[What is required]: Please transcribe the lines below exactly, and leave every image behind.

[Raw data]:

____________________

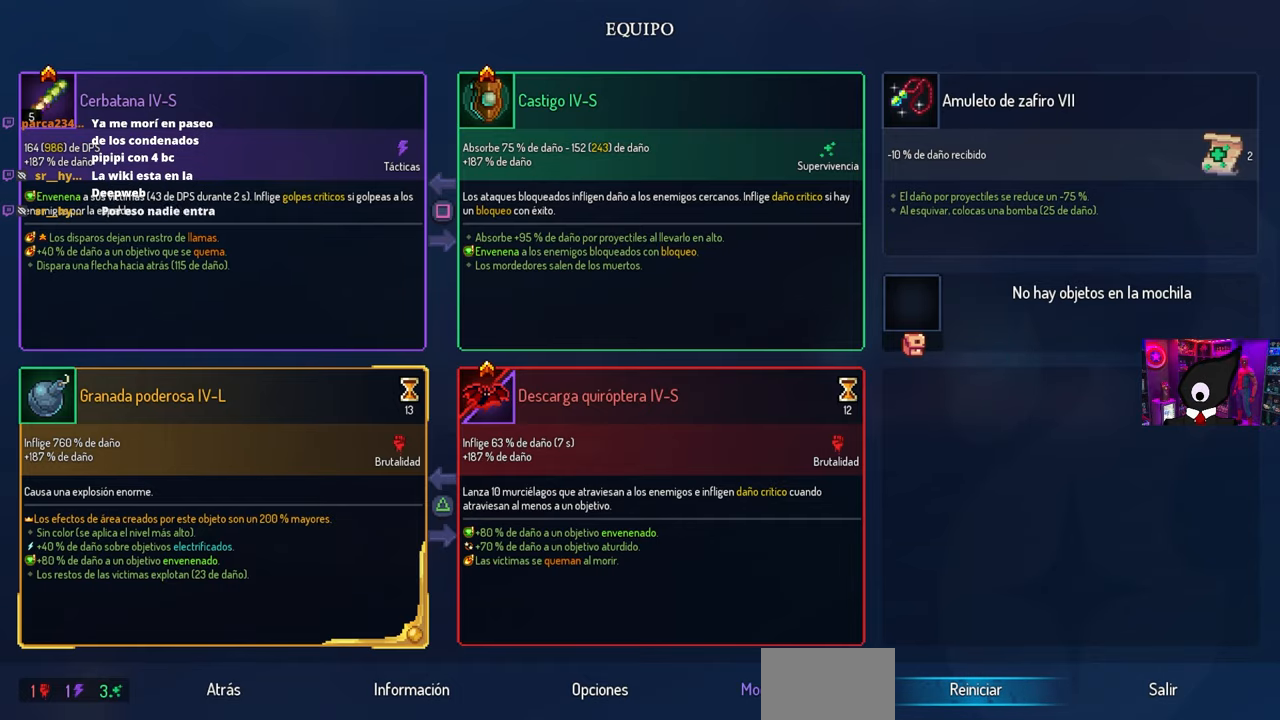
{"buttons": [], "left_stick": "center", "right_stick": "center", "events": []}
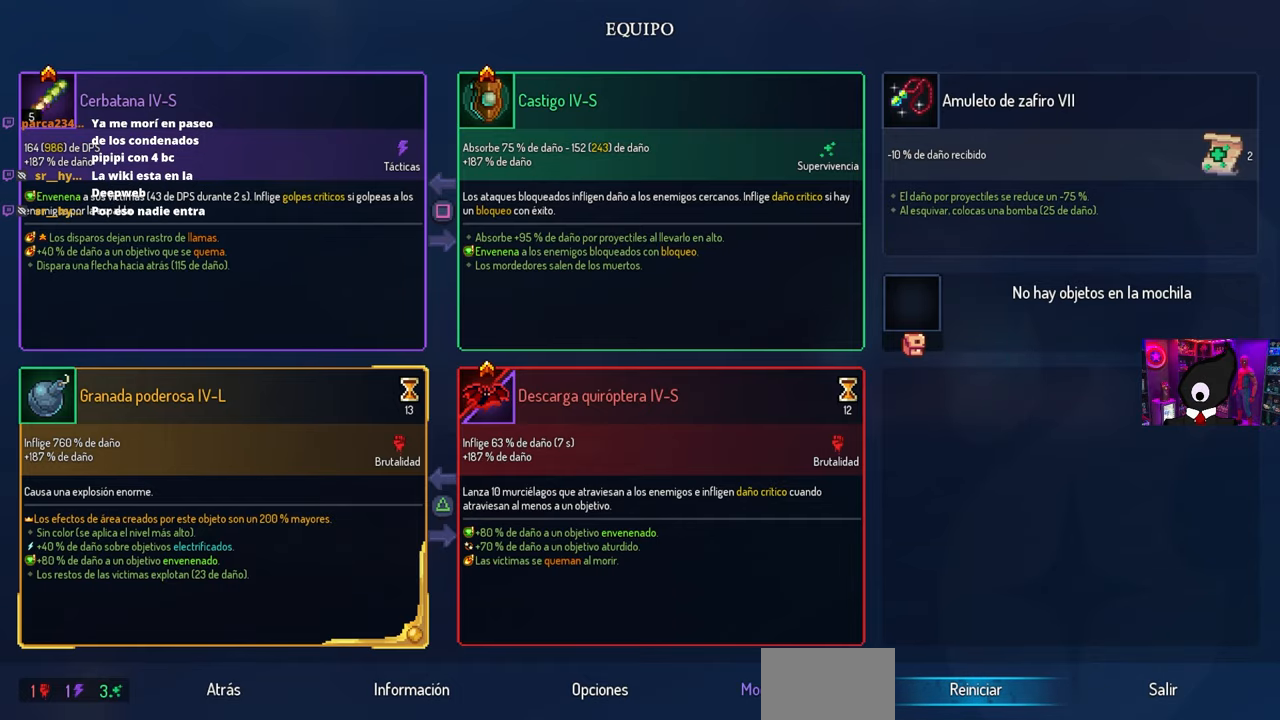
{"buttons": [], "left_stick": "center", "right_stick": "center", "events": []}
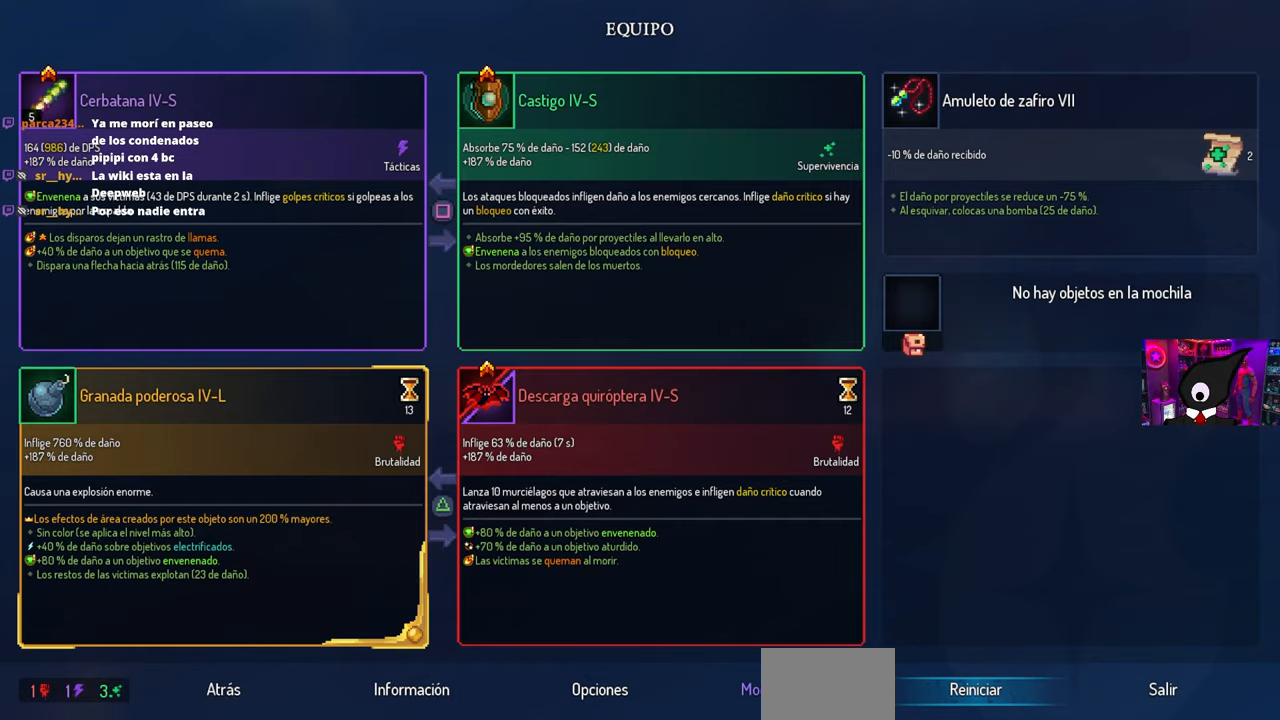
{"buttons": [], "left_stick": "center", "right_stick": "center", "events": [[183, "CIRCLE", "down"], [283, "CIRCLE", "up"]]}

____________________

[Written solution]:
{"buttons": [], "left_stick": "center", "right_stick": "center", "events": []}
{"buttons": [], "left_stick": "center", "right_stick": "center", "events": []}
{"buttons": [], "left_stick": "center", "right_stick": "center", "events": [[183, "CIRCLE", "down"], [283, "CIRCLE", "up"]]}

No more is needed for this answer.